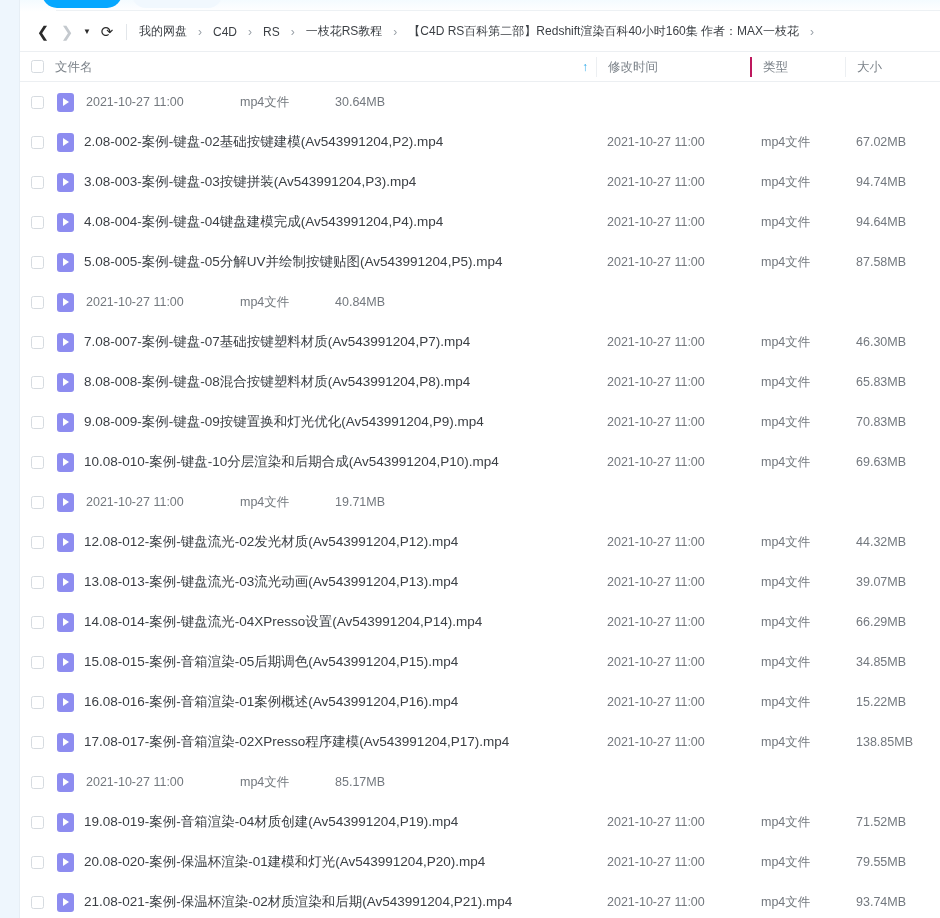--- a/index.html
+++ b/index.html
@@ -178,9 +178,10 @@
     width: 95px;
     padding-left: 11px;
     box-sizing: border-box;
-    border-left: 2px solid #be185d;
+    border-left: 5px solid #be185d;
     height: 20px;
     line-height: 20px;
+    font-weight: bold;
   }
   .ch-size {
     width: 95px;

PROBLEM DETAILS: Please print every record exactly as written, without the pictures.

RESULT OF THIS EXERCISE:
--- a/index.html
+++ b/index.html
@@ -178,9 +178,10 @@
     width: 95px;
     padding-left: 11px;
     box-sizing: border-box;
-    border-left: 2px solid #be185d;
+    border-left: 5px solid #be185d;
     height: 20px;
     line-height: 20px;
+    font-weight: bold;
   }
   .ch-size {
     width: 95px;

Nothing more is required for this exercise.